Steve's room once totally lacked lustre. It was actually the very first room to be completed - a week into the renovation. The total cost, which includes blinds, floor treatments and lighting, adds up to no more than fifteen hundred. From bland beginnings, the room's evolved into a suave and sophisticated space.

Kirsten:I chose the theme 'Gentlemen's Den' for Steve's room as a good contrast to the other two bedrooms. The grey-blue stripe identifies with a smart masculine feel, and the cream is the warm base for the entire house. Silver, in the stencil adds a modern touch.

Stripes personalise a room and add unlimited creativity and the chance to individualise. They add pattern that can be either modern or traditional and are usually a cheaper option to using wallpaper.

A few simple rules to follow when doing stripes:
- Stripes will elongate the direction they follow. 
- Vertical stripes will make a room seem taller and narrower. 
- Horizontal stripes can make a room seem shorter and wider.

Process and tips:
- Choose your starting point carefully
- Measure the distances consistency carefully 
- A spirit level will save a lot of time  
- Mark lines lightly with a sharp knife (as a lead pencil mark will be hard to cover or erase) 
- For most efficient striping choose a painting tool a similar size to the stripe width.

- Draw desired pattern on a quartered triangle of paper 
- Cut out a prototype on paper to check the effect 
- Use this positive to cut a negative stencil out of a thin plastic sheet 
- When painting do a test first 
- Use removable adhesive on the underside of stencil to eliminate movement 
- Spray at a right angle for a sharper line

Suede bedhead
A bedhead helps structure a bedroom by giving vertical strength to the room's most dominant piece of furniture. I chose this modern and simplistic version for Steve's room so that it doesn't fight the strength of pattern in the stripe & stencil.

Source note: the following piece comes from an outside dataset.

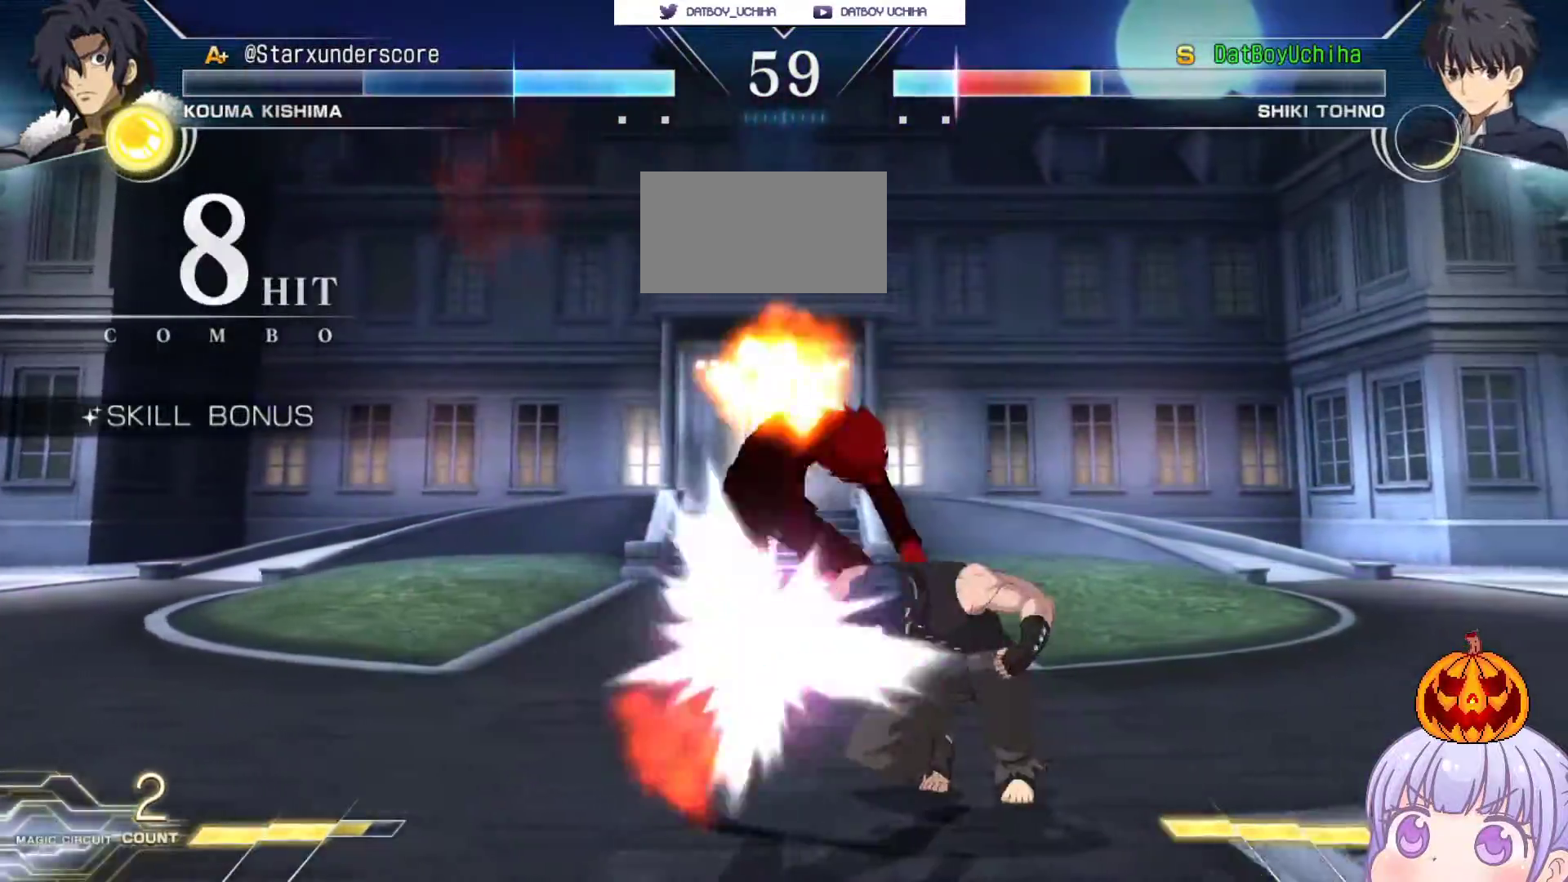
{"buttons": ["SQUARE"], "left_stick": "center", "events": []}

The dark blue suede fabric is a rich tonal match to the grey-blue, and the olive bed linen is a subtle but luxurious contrast. 

So you need two lengths of a sturdy material like pine. I used a 25 x 60mm piece, almost as long as the width of the bedhead (approx 1400mm - queen bedhead = 1500mm), then cut a 45 degree mitre across the length of both. You fix one length to the wall with the angle coming up and out toward you and the other on the back of the bedhead with the angle upside-down, so when you slide the bedhead down the angles meet and friction holds them tight!

Hearth, tile - paint effect
When the existing hearth is uninteresting you can either tile or decorate with an effect. In our case the timber surround is in good condition and matches the mantle so is worth keeping, but tiling would mean having to raise the surround to match the height of the tiles.  A tile effect with paint will create similar impact to tiling but may be easier, quicker and less expensive.

Strip mantle
To reveal the original timber of the mantle we painted on paint stripper and scraped the old paint off. Always read the instructions well as paint stripper is dangerous and should be used carefully. Always wear heavy-duty gloves and avoid skin contact or breathing too many fumes. Ventilate the room well if you are unable to do the stripping outside, and wear a mask and safety glasses.